- Education: University of Maryland, College Park Virginia–Maryland College of Veterinary Medicine University of St Andrews
- Employer: Sea Change Health

= Claire Simeone =

Claire Simeone is a veterinarian, advocate for ocean health, and founder at Sea Change Health. She is a 2018 TED Fellow, the first ever veterinarian to be selected.

== Early life and education ==
Simeone was inspired to study science by her father, Anthony Simeone, an environmentalist, as well as by David Attenborough and Sylvia Earle. She received her Bachelor's degree in neurobiology at the University of Maryland, College Park in 2007.During her undergraduate studies, she completed coursework in Molecular Biology at the University of St Andrews. She attended the Virginia–Maryland College of Veterinary Medicine, graduating in 2011 with a Doctor of Veterinary Medicine degree. Simeone worked with the California condor program in San Diego studying treatments for lead toxicity. She completed internships with the National Marine Mammal Foundation and SeaWorld San Diego and cared for the dolphins and sea lions at the U.S. Navy Marine Mammal Program.

== Career ==
In 2013 she joined The Marine Mammal Center as a conservation medicine veterinarian, where she worked jointly with the National Oceanic and Atmospheric Administration National Marine Fisheries Service. She has helped with several unusual mortality event responses and helped in the development of 'Marine Mammal Health M.A.P.', a collaborative effort to create a national marine mammal health data repository and visualization tool. She also helped coordinate a program to provide training for international veterinarians to enhance surveillance efforts around the world. The International Veterinary In-Residence program looks to expand our understanding of how to care for unique species.

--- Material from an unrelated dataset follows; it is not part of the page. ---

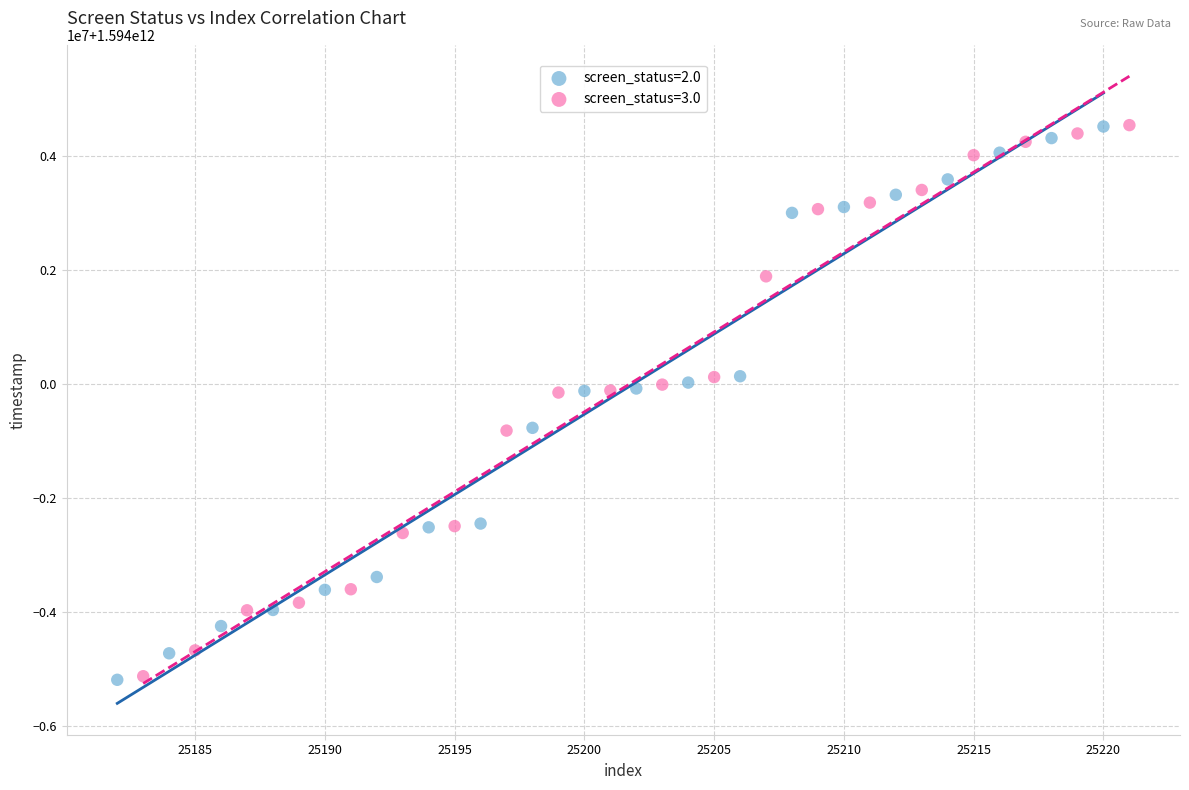

What are all the series names shown in the legend?

screen_status=2.0, screen_status=3.0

Simeone was appointed Director of Kei Kai Ola (the Healing Seal), the conservation and education centre dedicated to the rehabilitation and conservation of endangered Hawaiian monk seals on Hawaiʻi island, in 2018. In 2020 she left The Marine Mammal Center to start Sea Change Health to improve marine malla, human, and conservation health through clinical medicine and research. She is also scientific advisor for SR^{3}, the Sealife Response, Rehab and Research collective, and is a research associate with Fundación Oceanographic in Valencia, Spain.

She is interested in how improved understanding of animal diseases can lead to better health in humans. This work includes understanding the impacts of human-animal interactions, such as in cases of sea lion bites in swimmers. Alongside her work as a clinical veterinarian, Simeone continues to publish research about marine mammal health. She is interested in novel therapies to improve care of marine mammals, with a particular focus on eye diseases. Her work studying pain medications in dolphins was a winner in the 2015 Ocean 180 Contest, a video contest centred on effective communication of ocean science that reaches nearly 40,000 middle school students.

In January 2018 it was announced that Simeone would become the first veterinarian to be chosen as a TED Fellow. Her 2018 talk introduced the concept of zoognosis: the knowledge spread between humans and animals. Her 2021 talk at TEDxCityUHongKong showed how innovative medical techniques hold keys for conservation.

In October 2020 Simeone coordinated a team of veterinary and medical experts to perform the first cell transplant in a California sea lion brain to treat epilepsy. Cronutt is a sea lion affected by domoic acid toxicosis living at Six Flags Discovery Kingdom in Vallejo, California. The transplant technique was developed at the Baraban Laboratory at the University of California, San Francisco.

Simeone is a frequent guest on podcasts, a seasoned speaker at conferences, and currently writing a book about the knowledge that marine mammals share with us.